Copy out the entries below, everything from the line containing "table_cell GROUP SEPARATOR" down to the line containing "table_cell Unicode Name [353, 858, 765, 940]", with both of those lines included.

================================

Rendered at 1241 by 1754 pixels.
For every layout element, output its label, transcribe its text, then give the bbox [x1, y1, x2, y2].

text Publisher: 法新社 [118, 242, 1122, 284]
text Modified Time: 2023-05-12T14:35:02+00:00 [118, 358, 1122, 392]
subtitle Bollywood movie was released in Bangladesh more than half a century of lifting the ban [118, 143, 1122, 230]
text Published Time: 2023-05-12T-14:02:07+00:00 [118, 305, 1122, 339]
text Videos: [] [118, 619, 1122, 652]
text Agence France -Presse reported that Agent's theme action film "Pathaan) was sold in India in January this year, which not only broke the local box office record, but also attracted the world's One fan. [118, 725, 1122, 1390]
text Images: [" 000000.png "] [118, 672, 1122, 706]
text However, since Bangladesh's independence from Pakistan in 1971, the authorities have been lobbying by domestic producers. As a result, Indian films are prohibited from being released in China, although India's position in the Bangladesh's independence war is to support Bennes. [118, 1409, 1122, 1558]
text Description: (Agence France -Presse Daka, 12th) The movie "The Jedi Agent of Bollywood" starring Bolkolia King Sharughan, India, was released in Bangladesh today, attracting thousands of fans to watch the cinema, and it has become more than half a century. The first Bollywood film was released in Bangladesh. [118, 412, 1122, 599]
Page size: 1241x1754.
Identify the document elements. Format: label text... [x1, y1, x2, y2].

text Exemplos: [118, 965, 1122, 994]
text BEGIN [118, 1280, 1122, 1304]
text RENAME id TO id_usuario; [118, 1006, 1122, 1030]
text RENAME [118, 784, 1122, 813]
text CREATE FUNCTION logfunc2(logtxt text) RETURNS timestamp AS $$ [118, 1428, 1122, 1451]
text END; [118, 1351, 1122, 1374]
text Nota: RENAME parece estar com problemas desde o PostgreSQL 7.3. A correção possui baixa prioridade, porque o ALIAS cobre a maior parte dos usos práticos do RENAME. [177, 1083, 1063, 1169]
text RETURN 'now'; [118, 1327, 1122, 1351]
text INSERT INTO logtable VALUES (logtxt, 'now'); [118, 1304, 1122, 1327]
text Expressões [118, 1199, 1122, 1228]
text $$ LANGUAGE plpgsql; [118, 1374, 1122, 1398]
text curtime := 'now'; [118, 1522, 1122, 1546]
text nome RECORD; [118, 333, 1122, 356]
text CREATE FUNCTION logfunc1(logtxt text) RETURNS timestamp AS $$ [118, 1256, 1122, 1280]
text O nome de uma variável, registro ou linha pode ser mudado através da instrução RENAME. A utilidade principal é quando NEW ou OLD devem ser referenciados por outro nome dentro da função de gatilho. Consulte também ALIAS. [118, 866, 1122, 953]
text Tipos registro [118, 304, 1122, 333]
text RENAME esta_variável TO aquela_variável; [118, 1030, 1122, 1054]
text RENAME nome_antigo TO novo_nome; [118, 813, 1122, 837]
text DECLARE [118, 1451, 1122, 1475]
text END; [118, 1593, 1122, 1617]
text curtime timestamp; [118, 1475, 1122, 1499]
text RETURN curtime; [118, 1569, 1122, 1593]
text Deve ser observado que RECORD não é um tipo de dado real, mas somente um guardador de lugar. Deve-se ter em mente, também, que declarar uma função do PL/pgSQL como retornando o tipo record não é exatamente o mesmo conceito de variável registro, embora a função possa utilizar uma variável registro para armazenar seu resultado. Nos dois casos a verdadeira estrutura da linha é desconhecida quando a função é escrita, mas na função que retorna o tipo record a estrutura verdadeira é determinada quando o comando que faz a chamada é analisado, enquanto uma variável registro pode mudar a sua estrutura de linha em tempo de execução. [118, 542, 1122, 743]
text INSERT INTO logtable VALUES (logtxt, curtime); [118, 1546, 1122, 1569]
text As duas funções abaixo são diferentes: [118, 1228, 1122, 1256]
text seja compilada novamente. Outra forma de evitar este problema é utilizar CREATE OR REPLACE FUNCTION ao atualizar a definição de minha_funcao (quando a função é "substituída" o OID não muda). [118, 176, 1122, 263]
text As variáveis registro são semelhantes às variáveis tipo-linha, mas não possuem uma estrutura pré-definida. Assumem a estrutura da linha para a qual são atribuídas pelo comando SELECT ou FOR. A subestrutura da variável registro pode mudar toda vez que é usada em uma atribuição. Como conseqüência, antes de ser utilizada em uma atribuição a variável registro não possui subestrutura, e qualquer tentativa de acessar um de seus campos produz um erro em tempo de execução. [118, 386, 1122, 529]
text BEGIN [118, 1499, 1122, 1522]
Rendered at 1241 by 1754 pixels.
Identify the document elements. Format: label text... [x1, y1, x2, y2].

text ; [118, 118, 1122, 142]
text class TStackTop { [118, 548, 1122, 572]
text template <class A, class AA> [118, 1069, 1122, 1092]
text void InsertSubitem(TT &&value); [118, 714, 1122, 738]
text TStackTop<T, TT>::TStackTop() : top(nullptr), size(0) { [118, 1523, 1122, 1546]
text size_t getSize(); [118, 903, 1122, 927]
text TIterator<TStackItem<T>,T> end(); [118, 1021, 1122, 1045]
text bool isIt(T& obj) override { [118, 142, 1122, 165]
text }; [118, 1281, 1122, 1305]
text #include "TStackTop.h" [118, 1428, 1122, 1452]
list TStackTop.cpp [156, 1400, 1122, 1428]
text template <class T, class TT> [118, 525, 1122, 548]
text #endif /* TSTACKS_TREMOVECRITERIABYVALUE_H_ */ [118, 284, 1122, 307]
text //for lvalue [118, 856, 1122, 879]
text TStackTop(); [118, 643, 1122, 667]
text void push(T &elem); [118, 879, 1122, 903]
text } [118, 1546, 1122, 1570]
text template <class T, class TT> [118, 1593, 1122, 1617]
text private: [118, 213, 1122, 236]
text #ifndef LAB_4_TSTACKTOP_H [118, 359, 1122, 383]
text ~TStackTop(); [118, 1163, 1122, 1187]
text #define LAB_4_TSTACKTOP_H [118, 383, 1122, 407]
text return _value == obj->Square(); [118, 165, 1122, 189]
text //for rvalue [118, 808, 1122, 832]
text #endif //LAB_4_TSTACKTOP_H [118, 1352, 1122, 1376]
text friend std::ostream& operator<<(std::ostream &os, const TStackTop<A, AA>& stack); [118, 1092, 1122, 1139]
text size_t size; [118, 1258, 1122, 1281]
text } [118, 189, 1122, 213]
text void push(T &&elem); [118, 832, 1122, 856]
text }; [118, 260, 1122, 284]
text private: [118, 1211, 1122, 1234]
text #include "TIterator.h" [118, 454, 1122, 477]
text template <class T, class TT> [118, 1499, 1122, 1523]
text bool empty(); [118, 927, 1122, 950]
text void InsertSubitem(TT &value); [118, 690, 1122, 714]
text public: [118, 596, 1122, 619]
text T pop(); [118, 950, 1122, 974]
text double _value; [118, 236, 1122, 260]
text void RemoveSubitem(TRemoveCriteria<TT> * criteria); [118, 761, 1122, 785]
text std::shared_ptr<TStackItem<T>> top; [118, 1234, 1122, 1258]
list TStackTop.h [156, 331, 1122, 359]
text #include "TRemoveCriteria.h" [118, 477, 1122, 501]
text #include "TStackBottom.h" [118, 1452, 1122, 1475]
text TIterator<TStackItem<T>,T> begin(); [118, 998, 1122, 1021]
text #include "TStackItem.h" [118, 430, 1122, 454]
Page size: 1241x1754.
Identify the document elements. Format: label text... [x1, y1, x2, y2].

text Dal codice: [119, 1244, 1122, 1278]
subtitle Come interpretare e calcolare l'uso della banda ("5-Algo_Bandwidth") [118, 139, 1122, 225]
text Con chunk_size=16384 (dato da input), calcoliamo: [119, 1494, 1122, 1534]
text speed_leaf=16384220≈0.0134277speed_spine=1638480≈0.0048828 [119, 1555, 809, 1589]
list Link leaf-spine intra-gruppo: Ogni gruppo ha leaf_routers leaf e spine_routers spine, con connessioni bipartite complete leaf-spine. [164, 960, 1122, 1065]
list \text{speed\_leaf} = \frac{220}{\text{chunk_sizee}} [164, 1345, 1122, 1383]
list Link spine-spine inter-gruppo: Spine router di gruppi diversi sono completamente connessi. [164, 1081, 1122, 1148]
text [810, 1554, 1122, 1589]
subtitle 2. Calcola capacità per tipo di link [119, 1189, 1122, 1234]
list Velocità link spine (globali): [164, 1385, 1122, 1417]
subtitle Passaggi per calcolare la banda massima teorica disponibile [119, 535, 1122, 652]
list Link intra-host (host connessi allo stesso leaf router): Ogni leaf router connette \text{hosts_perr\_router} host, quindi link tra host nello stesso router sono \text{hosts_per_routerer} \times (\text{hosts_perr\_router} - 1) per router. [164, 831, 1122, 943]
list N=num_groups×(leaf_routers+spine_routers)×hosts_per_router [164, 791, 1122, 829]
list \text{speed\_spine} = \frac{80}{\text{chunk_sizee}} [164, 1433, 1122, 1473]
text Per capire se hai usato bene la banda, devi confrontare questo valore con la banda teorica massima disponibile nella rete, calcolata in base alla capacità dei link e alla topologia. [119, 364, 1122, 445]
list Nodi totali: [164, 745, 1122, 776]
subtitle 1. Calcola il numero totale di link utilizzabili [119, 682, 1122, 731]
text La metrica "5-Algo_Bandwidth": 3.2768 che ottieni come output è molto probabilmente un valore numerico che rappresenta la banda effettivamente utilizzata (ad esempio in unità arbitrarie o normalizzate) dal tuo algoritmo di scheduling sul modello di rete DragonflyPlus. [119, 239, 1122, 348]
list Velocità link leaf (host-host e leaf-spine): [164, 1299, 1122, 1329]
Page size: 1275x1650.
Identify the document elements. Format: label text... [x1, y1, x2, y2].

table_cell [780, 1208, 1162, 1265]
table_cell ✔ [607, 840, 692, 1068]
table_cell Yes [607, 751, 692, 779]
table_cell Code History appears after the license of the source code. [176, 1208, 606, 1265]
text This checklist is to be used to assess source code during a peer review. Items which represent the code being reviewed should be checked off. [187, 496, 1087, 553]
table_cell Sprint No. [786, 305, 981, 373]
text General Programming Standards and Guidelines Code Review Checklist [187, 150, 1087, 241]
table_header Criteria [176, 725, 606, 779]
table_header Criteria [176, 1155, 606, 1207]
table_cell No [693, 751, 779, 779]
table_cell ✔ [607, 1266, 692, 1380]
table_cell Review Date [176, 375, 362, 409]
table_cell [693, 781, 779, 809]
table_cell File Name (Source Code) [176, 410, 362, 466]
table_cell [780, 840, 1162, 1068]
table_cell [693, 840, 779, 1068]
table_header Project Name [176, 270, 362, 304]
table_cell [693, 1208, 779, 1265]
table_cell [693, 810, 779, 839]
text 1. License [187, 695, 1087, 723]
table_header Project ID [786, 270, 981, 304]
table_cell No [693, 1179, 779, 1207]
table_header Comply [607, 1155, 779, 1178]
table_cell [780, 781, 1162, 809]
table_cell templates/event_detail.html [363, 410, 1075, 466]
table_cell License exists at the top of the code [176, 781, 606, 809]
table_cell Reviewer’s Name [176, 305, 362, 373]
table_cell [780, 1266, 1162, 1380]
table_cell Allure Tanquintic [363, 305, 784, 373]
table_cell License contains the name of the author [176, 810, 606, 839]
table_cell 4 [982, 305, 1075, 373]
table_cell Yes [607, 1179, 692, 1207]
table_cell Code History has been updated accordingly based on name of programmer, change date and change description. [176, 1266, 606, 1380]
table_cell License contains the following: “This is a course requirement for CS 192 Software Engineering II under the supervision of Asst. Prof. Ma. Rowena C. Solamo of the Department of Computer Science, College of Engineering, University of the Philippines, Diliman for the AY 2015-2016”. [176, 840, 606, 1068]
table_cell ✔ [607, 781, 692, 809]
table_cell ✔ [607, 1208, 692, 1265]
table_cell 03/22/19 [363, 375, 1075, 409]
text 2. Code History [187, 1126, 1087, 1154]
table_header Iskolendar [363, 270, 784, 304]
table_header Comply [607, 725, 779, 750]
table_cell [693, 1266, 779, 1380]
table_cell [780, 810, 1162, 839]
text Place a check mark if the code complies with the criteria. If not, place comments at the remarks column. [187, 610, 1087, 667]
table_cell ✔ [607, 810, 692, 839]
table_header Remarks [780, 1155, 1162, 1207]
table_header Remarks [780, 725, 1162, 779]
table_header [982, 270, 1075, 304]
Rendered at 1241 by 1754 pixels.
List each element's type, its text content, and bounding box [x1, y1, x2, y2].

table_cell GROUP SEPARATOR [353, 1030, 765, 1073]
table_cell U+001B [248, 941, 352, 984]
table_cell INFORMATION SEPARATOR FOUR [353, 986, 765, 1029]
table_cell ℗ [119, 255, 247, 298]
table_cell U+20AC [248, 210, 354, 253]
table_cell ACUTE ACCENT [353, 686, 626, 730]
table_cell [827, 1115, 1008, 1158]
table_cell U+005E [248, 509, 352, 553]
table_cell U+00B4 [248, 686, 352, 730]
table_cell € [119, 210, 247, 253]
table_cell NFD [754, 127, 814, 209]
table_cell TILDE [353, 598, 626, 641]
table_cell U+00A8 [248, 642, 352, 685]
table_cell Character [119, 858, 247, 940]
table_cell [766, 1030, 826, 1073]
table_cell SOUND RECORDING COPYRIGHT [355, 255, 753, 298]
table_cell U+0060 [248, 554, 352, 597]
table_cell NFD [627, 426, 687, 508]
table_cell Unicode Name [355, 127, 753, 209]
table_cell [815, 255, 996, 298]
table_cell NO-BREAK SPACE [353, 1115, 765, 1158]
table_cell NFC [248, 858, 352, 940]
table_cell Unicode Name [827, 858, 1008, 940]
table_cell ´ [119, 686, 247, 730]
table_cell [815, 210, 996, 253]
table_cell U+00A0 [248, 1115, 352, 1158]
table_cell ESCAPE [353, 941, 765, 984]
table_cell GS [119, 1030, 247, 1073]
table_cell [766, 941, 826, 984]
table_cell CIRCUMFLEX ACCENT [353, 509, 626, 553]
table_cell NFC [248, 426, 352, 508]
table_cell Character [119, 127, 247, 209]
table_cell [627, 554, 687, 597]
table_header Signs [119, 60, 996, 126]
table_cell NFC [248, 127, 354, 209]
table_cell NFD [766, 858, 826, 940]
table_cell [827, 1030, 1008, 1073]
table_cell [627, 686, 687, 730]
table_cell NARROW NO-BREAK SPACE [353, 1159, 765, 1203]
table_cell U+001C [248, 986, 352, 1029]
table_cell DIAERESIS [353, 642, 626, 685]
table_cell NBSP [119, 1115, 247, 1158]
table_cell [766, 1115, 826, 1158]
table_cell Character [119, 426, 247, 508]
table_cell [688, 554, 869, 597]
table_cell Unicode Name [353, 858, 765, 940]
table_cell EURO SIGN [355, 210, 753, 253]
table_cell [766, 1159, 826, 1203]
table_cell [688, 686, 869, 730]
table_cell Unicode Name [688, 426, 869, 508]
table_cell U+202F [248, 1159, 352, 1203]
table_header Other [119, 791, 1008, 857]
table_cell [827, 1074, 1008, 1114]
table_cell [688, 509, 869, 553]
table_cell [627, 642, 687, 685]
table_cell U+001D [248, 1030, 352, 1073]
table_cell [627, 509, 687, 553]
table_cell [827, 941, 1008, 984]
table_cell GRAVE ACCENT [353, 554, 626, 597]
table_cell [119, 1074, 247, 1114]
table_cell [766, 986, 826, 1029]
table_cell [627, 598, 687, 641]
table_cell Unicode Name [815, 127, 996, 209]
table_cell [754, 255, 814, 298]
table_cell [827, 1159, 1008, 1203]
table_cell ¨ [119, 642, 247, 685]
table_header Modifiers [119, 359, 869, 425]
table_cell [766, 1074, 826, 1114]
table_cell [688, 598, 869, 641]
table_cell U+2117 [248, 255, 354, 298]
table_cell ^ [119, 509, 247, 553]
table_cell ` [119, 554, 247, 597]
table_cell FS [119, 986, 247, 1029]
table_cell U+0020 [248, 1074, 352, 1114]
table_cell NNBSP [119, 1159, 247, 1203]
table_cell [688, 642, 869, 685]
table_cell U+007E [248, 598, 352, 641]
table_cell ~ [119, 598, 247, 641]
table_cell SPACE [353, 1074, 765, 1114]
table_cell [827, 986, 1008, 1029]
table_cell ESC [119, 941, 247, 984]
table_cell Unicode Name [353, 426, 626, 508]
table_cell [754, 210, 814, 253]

================================

**RESULT FOR THIS EXERCISE:**
table_cell GROUP SEPARATOR [353, 1030, 765, 1073]
table_cell U+001B [248, 941, 352, 984]
table_cell INFORMATION SEPARATOR FOUR [353, 986, 765, 1029]
table_cell ℗ [119, 255, 247, 298]
table_cell U+20AC [248, 210, 354, 253]
table_cell ACUTE ACCENT [353, 686, 626, 730]
table_cell [827, 1115, 1008, 1158]
table_cell U+005E [248, 509, 352, 553]
table_cell U+00B4 [248, 686, 352, 730]
table_cell € [119, 210, 247, 253]
table_cell NFD [754, 127, 814, 209]
table_cell TILDE [353, 598, 626, 641]
table_cell U+00A8 [248, 642, 352, 685]
table_cell Character [119, 858, 247, 940]
table_cell [766, 1030, 826, 1073]
table_cell SOUND RECORDING COPYRIGHT [355, 255, 753, 298]
table_cell U+0060 [248, 554, 352, 597]
table_cell NFD [627, 426, 687, 508]
table_cell Unicode Name [355, 127, 753, 209]
table_cell [815, 255, 996, 298]
table_cell NO-BREAK SPACE [353, 1115, 765, 1158]
table_cell NFC [248, 858, 352, 940]
table_cell Unicode Name [827, 858, 1008, 940]
table_cell ´ [119, 686, 247, 730]
table_cell [815, 210, 996, 253]
table_cell U+00A0 [248, 1115, 352, 1158]
table_cell ESCAPE [353, 941, 765, 984]
table_cell GS [119, 1030, 247, 1073]
table_cell [766, 941, 826, 984]
table_cell CIRCUMFLEX ACCENT [353, 509, 626, 553]
table_cell NFC [248, 426, 352, 508]
table_cell Character [119, 127, 247, 209]
table_cell [627, 554, 687, 597]
table_header Signs [119, 60, 996, 126]
table_cell NFC [248, 127, 354, 209]
table_cell NFD [766, 858, 826, 940]
table_cell [827, 1030, 1008, 1073]
table_cell [627, 686, 687, 730]
table_cell NARROW NO-BREAK SPACE [353, 1159, 765, 1203]
table_cell U+001C [248, 986, 352, 1029]
table_cell DIAERESIS [353, 642, 626, 685]
table_cell NBSP [119, 1115, 247, 1158]
table_cell [766, 1115, 826, 1158]
table_cell Character [119, 426, 247, 508]
table_cell [688, 554, 869, 597]
table_cell Unicode Name [353, 858, 765, 940]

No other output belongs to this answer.